Well, forget it. Over the weekend, Mexico's ruling party showed how you can rustle an election even with the entire population using the world's easiest paper ballot.
On Saturday, Mexico's electoral tribunal, known as the "TRIFE" (say "tree-fay") ordered a re-count of the ballots from the suspect July 2 vote for president. Well, not quite a recount as in "count all the ballots" -- but a review of just 9% of the nation's 130,000 precincts.
The "9% solution" was the TRIFE's ham-fisted attempt to chill out the several hundred thousand protesting supporters of Andres Manuel Lopez Obrador who had gathered in the capital and blocked its main Avenue. Lopez Obrador, the Leftist challenger known by his initials AMLO, supposedly lost the presidential vote by just one half of one percent of the vote.
President Bush should consider some inconvenient truths about the Mexican vote count:
First: The exit poll of 80,000 voters by the Instituto de Mercadotecnia y Opinion showed that AMLO bested Calderon by 35.1% to 34.0%.
Second: The precinct-by-precinct returns were quite otherworldly. I used to teach statistics and what I saw in Mexico would have stumped my brightest students.
Here's the conundrum: The nation's tens of thousands of polling stations report to the capital in random order after the polls close. Therefore, statistically, you'd expect the results to remain roughly unchanged as vote totals come in. As expected, AMLO was ahead of the right-wing candidate Calderon all night by an unchanging margin -- until after midnight. Suddenly, precincts began reporting wins for Calderon of five to one, the ten to one, then as polling nearly ended, of one-hundred to one.
How odd. I checked my concerns with Professor Victor Romero of Mexico's National University who concluded that the reported results must have been a "miracle." As he put it, a "religious event," but a statistical impossibility. There were two explanations, said the professor: either the Lord was fixing the outcome or operatives of the ruling party were cranking in a massive number of ballots when they realized their man was about to lose.
How could they do it? "Easy pea-sy," as my kids would say. In Mexico, the choices for president are on their own ballot with no other offices listed. Those who don't want to vote for President just discard the ballot. There is no real ballot security. In areas without reliable opposition observers (about a third of the nation), anyone can stuff ballots into the loosely-guarded cardboard boxes. (AMLO showed a tape of one of these ballot-stuffing operations caught in the act.)
It's also absurdly easy to remove paper ballots, disqualify them or simply mark them "nulo" ("null," unreadable).

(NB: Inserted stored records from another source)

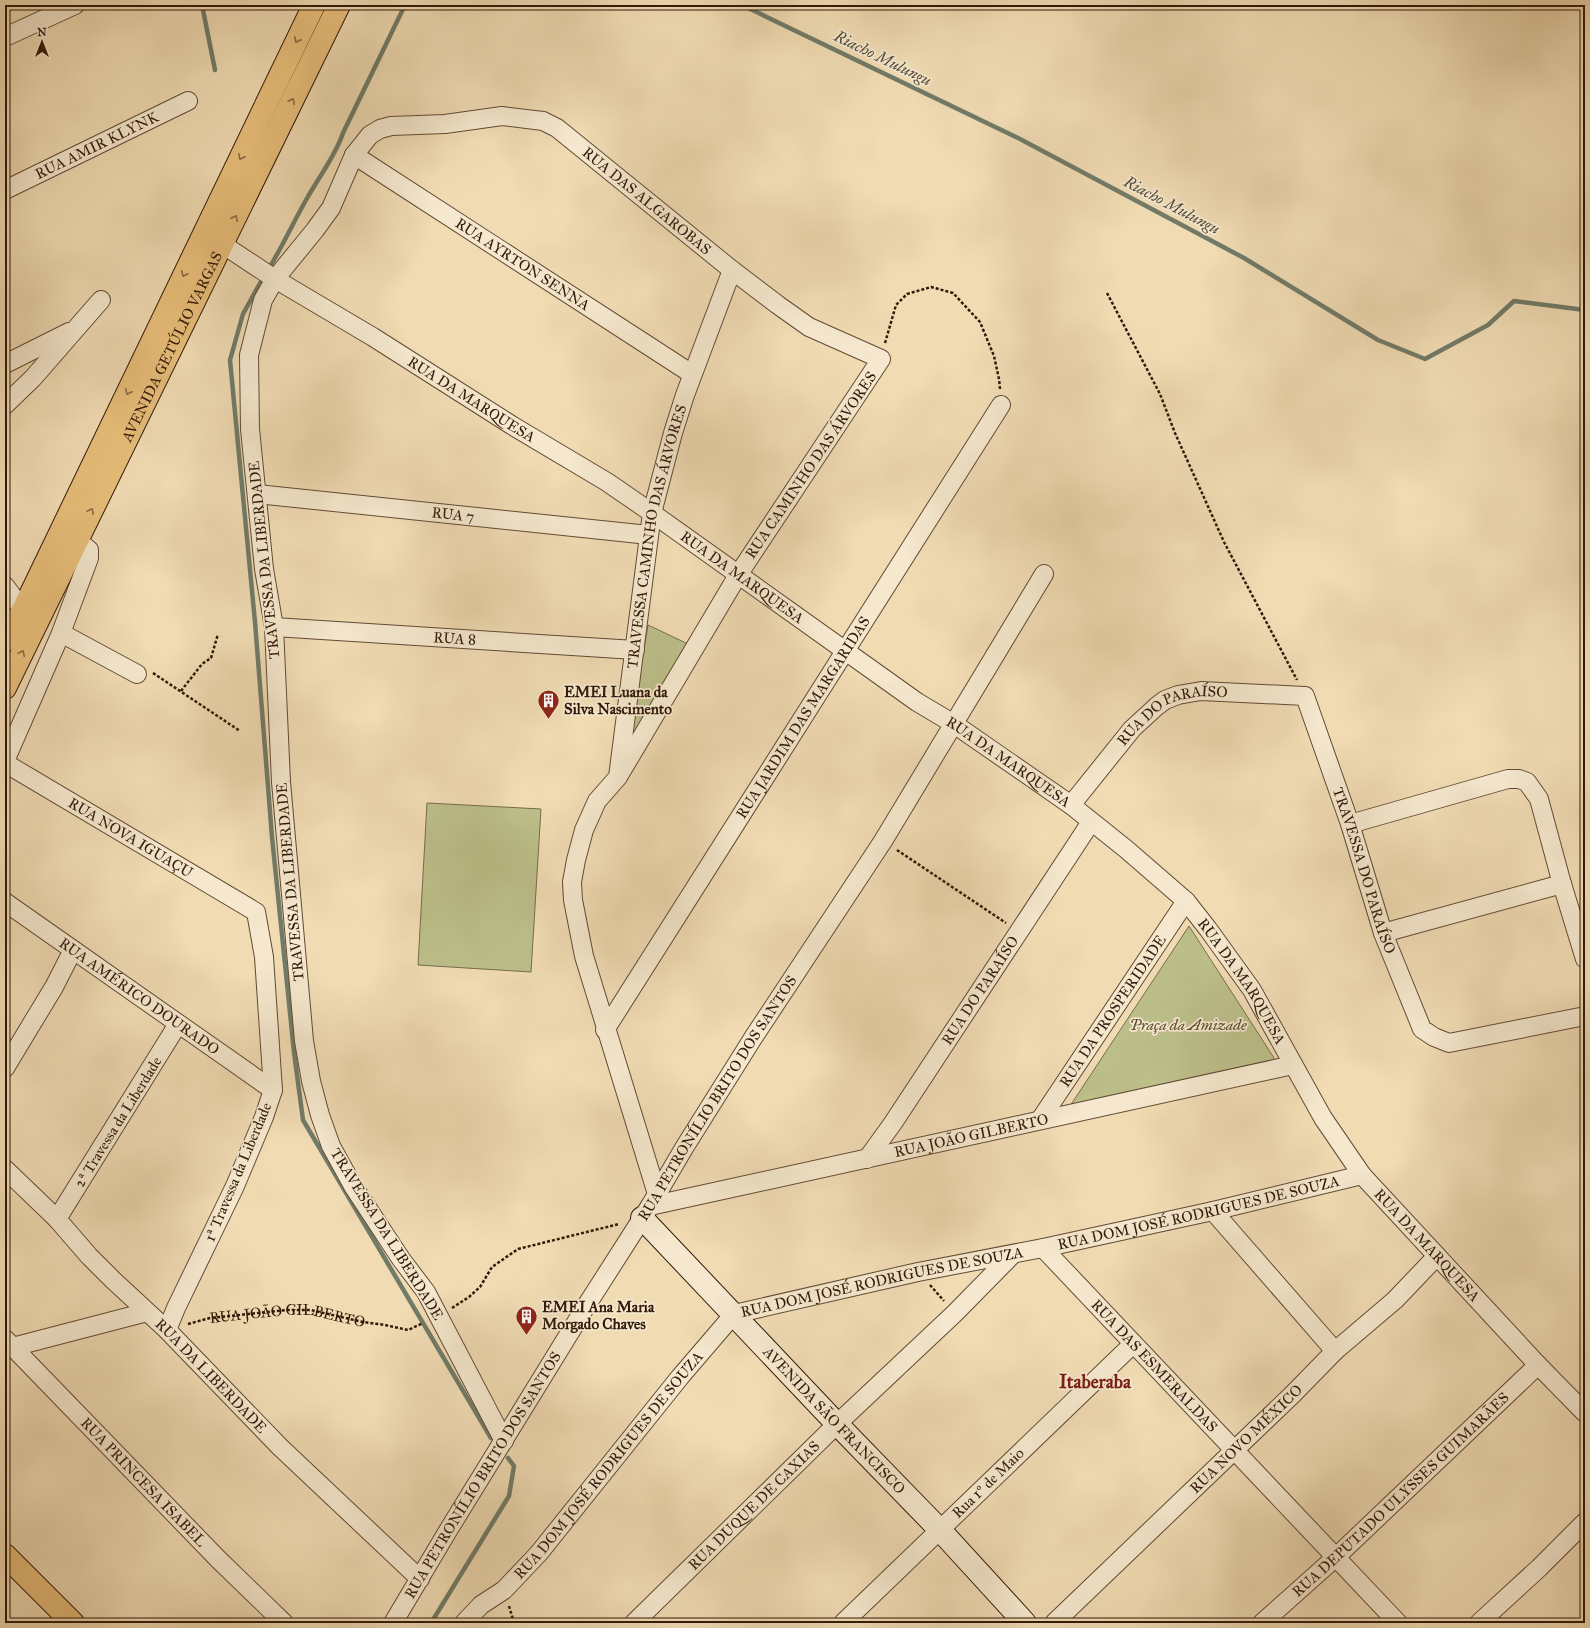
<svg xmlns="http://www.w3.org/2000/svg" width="1590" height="1628" font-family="'IM FELL Great Primer',serif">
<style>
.green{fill:#bcbf8a;stroke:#776c4a}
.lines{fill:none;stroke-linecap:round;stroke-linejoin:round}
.stream{stroke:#717b68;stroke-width:4.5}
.street-casing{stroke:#624a34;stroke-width:20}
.secondary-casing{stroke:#321909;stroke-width:24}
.primary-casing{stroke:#321909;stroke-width:24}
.highway-casing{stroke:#321909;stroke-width:24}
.path{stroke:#321909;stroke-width:2.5;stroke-dasharray:3 2;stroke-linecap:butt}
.street{stroke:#f5e8ce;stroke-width:18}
.secondary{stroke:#f5e8ce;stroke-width:22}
.primary{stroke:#e8be7a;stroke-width:22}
.highway{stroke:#e8be7a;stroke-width:22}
.oneway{stroke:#8d6c42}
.labels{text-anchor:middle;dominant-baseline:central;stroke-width:3.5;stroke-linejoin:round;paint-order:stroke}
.street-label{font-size:15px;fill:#321909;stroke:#f5e8ce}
.poi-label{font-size:15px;font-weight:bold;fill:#321909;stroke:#f5e8ce;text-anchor:start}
.park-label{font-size:15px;font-style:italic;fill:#5b4b30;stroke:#f5e8ce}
.water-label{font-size:16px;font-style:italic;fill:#524a38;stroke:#f5e8ce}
.district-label{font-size:19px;font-weight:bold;fill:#7a1f14;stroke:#f5e8ce}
</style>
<rect width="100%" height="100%" fill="#f0dbb3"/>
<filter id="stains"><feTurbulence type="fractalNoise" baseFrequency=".005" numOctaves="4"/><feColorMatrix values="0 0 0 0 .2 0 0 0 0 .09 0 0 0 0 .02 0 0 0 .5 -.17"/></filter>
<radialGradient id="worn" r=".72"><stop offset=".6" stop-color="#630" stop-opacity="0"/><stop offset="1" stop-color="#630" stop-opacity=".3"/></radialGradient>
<g class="green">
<polygon points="648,625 688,644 627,749"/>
<polygon points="427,803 541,809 531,972 418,965"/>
<polygon points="1189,926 1276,1061 1070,1106"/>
</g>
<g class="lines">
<g class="stream">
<polyline points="202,5 215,70"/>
<polyline points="742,5 1020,139 1244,258 1378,340 1425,359 1488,325 1514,301 1585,310"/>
<path d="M268,270c14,-23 25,-47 38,-70 12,-22 29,-43 37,-67l62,-128"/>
<polyline points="264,276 243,314 230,360 255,622 272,837 294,1052 303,1120 491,1438"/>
<polyline points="431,1623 509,1496 514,1466 508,1458"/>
</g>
<defs>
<g id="street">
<polyline points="5,37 75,5"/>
<path id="s2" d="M354,155l338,219"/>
<path id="s3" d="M5,190l183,-89"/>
<path id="s4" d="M222,244l53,35 98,58 140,89 94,56 45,31 265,189 37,22 117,81 55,44 60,52 22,28 44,61 71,128 39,57 176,190 47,48"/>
<polyline points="5,364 69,332"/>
<polyline points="5,405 33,378 101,300"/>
<path id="s5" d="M257,494l392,41"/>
<polyline points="5,586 23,610"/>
<path id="s6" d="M274,627l361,23"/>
<polyline points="61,633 137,674"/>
<polyline points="5,761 61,633 89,558 89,550 77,540"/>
<path id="s7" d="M5,763l251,149 8,45 9,133 -9,27 -29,69 -59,122 -9,22"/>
<path id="s8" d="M1071,805l61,-76 25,-23 8,-6 13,-5 23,-4 104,5 45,128 33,109 39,96 12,8 15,6 136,-27"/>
<polyline points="1350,824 1508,779 1519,779 1527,782 1539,799 1562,884 1585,959"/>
<path id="s9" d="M5,902l268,188"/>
<polyline points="1383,933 1562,884"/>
<path id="s10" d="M605,1030l396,-625"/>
<polyline points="5,1068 54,987 73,950"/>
<path id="s11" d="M1040,1120l146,-219"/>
<path id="s12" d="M867,1159l26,-36 198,-301"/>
<path id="s13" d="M5,1169l52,50 32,37 24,24 54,50 113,117 140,132"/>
<path id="s14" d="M657,1194l-73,-238 -11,-56 -1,-18 4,-22 8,-30 13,-29 21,-24 34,-264 21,-80 12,-38 47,-125"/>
<path id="s15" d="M650,1206l643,-141"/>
<polyline points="1213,1211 1335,1351"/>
<polyline points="57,1219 178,1024"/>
<path id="s16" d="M1043,1248l355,375"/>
<path id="s17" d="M5,1339l213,220 66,64"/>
<polyline points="5,1349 147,1312"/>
<path id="s18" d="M504,1441l-78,-149 -25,-33 -48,-73 -22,-40 -11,-31 -9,-34 -7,-40 -23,-259 -7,-155 -10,-58 -14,-140 -1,-74 14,-55 12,-21 40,-49 16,-22 23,-53 16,-20 10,-6 11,-3 54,-2 57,-8 41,5 14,7 175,142 46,35 31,22 72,32 -143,216 -120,202"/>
<path id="s19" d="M393,1623l56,-94 139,-226 62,-97 34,-58 69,-110 130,-197 161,-267"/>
<path id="s20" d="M464,1623l17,-18 23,-15 35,-37 141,-176 54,-63 184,-42 125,-24 170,-37 149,-36"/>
<path id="s21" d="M634,1623l203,-199 118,-111 58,-59"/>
<polyline points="843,1623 1133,1344"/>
<path id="s22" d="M1054,1623l239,-229 42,-43 60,-51 42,-44"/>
<path id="s23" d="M1262,1623l74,-66 202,-192"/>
<polyline points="1479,1623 1539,1568 1585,1522"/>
</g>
<g id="secondary">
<path id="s24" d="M642,1218l195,206 103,106 85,93"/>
</g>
<g id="primary">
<polyline points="5,641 23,610 314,5"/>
<path id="s25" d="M5,688l334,-683"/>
</g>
<polyline id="highway" points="5,1555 73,1623"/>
</defs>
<use href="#street" class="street-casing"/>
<use href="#secondary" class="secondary-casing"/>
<use href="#primary" class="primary-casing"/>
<use href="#highway" class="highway-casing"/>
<g class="path">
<polyline points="1107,293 1160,394 1175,433 1224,542 1297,680"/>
<polyline points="885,343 896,305 907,294 931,287 953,293 980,322 994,356 999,379 1000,389"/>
<polyline points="153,673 240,731"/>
<polyline points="181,691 202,664 211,658 218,634"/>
<polyline points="897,850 1006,923"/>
<polyline points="930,1285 944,1301"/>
<polyline points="452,1308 469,1297 480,1287 492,1267 518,1249 619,1224"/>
<path id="s1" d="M188,1324l22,-6 77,-8h24l52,12 22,3 23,5 15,-7"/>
<polyline points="509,1606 514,1623"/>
</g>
<use href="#street" class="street"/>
<use href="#secondary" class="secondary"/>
<use href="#primary" class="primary"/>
<use href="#highway" class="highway"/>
</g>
<defs><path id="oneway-chevron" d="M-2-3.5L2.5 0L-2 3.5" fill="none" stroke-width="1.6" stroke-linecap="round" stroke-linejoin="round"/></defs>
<g class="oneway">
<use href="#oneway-chevron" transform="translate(297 40) rotate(116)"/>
<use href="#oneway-chevron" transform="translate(292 101) rotate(-64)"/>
<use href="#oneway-chevron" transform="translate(241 157) rotate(116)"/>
<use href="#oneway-chevron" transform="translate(235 218) rotate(-64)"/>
<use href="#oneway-chevron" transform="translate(184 274) rotate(116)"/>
<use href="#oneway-chevron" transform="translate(128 392) rotate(116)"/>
<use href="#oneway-chevron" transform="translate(91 511) rotate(-64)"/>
<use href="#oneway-chevron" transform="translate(22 653) rotate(-64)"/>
</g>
<defs>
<symbol id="building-pin" viewBox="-11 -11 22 30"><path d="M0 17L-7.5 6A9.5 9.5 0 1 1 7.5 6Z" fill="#8f2418" stroke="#f5e8ce"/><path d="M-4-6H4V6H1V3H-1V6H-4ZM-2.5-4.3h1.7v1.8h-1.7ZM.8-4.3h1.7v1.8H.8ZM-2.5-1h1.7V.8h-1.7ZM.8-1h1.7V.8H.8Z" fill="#fff"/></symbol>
</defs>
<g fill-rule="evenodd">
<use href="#building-pin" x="536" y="688" width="25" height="34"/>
<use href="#building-pin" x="514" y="1304" width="25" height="34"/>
</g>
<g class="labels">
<g class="street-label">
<text stroke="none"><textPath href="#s3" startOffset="102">RUA AMIR KLYNK</textPath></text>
<text stroke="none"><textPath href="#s18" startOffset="1702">RUA DAS ALGAROBAS</textPath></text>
<text stroke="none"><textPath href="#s2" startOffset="201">RUA AYRTON SENNA</textPath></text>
<text stroke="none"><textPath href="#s25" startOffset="380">AVENIDA GETÚLIO VARGAS</textPath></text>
<text stroke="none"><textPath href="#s4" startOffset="294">RUA DA MARQUESA</textPath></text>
<text transform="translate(811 465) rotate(-56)">RUA CAMINHO DAS ÁRVORES</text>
<text stroke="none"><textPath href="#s5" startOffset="197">RUA 7</textPath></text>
<text stroke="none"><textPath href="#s14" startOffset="685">TRAVESSA CAMINHO DAS ÁRVORES</textPath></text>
<text transform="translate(264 560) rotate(-96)">TRAVESSA DA LIBERDADE</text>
<text stroke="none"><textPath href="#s4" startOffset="618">RUA DA MARQUESA</textPath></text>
<text stroke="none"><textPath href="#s6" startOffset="181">RUA 8</textPath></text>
<text stroke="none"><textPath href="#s10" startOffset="370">RUA JARDIM DAS MARGARIDAS</textPath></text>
<text stroke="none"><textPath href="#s8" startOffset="142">RUA DO PARAÍSO</textPath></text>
<text stroke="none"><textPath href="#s4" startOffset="942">RUA DA MARQUESA</textPath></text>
<text stroke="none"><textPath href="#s7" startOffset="146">RUA NOVA IGUAÇU</textPath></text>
<text stroke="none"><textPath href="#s8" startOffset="467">TRAVESSA DO PARAÍSO</textPath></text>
<text transform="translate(290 882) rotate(-95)">TRAVESSA DA LIBERDADE</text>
<text stroke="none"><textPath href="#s4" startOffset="1266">RUA DA MARQUESA</textPath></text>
<text stroke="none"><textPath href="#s12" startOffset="203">RUA DO PARAÍSO</textPath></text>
<text stroke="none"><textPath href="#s9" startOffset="164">RUA AMÉRICO DOURADO</textPath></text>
<text stroke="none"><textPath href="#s11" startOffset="131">RUA DA PROSPERIDADE</textPath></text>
<text stroke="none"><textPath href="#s19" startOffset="617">RUA PETRONÍLIO BRITO DOS SANTOS</textPath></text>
<text transform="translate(118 1122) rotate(-58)">2ª Travessa da Liberdade</text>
<text stroke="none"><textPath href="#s15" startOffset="329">RUA JOÃO GILBERTO</textPath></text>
<text transform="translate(238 1172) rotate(-67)">1ª Travessa da Liberdade</text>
<text stroke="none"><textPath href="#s20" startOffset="887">RUA DOM JOSÉ RODRIGUES DE SOUZA</textPath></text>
<text transform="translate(387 1234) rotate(58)">TRAVESSA DA LIBERDADE</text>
<text stroke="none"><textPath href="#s4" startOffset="1590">RUA DA MARQUESA</textPath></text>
<text stroke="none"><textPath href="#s20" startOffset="563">RUA DOM JOSÉ RODRIGUES DE SOUZA</textPath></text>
<text stroke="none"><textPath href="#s1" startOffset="101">RUA JOÃO GILBERTO</textPath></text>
<text stroke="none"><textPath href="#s16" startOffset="162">RUA DAS ESMERALDAS</textPath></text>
<text stroke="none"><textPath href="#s13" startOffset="292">RUA DA LIBERDADE</textPath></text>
<text stroke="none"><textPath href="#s24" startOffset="279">AVENIDA SÃO FRANCISCO</textPath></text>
<text stroke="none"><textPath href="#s22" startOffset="266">RUA NOVO MÉXICO</textPath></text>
<text stroke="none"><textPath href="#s20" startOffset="215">RUA DOM JOSÉ RODRIGUES DE SOUZA</textPath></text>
<text stroke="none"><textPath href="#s19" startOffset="173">RUA PETRONÍLIO BRITO DOS SANTOS</textPath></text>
<text stroke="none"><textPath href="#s17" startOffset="199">RUA PRINCESA ISABEL</textPath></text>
<text transform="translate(988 1483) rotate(-44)">Rua 1º de Maio</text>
<text stroke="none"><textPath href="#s23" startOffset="189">RUA DEPUTADO ULYSSES GUIMARÃES</textPath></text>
<text stroke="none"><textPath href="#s21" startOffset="168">RUA DUQUE DE CAXIAS</textPath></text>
</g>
<g class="poi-label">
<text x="564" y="692">EMEI Luana da<tspan x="564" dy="17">Silva Nascimento</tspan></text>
<text x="542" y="1307">EMEI Ana Maria<tspan x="542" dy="17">Morgado Chaves</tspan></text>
</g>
<g class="park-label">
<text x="1188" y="1025">Praça da Amizade</text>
</g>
<g class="water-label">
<text transform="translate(883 58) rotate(26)">Riacho Mulungu</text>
<text transform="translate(1172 205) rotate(28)">Riacho Mulungu</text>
</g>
<g class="district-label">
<text x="1095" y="1381">Itaberaba</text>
</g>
</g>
<rect width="1590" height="1628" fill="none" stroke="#f0dbb3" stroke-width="20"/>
<rect x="6" y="6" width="1578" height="1616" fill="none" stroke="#321909" stroke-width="2"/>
<rect x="10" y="10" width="1570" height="1608" fill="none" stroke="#321909"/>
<g transform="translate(42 42)" stroke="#f5e8ce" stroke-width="3" paint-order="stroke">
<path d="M0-3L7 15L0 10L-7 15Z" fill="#321909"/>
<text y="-6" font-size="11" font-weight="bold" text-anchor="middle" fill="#321909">N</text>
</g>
<rect width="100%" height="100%" filter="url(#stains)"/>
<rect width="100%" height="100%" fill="url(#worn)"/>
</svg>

The TRIFE, the official electoral centurions, rejected AMLO's request to review those precincts that reported the miracle numbers. Nor would the tribunal open and count the nearly one million "null" votes -- allegedly "uncountable" votes which totaled four times Calderon's putative plurality.
Mexico's paper ballot, I would note, is the model of clarity -- with large images of each party which need only be crossed through. The ruling party would have us believe that a million voters waited in line, took a ballot, made no mark, then deliberately folded the ballot and placed it in the ballot box, pretending they'd voted. Maybe, as in Florida in 2000, those "unreadable" ballots were quite readable. Indeed, the few boxes re-counted showed the "null" ballots marked for AMLO. The Tribunal chose to check no further.
The only precincts the TRIFE ordered re-counted are those where the tally sheets literally don't tally -- precincts in which the arithmetic is off. They refuse even to investigate those precincts where ballot boxes were found in city dumps.
There are other "miracles" which the TRIFE chose to ignore: a weirdly low turnout of only 44% in the state where Lopez Obrador is most popular, Guerrero (Acapulco), compared to turnouts of over 60% elsewhere. The votes didn't vanish, the ruling party explained, rather the challenger's supporters, confident of victory, did not bother to vote. Confident ... in Mexico?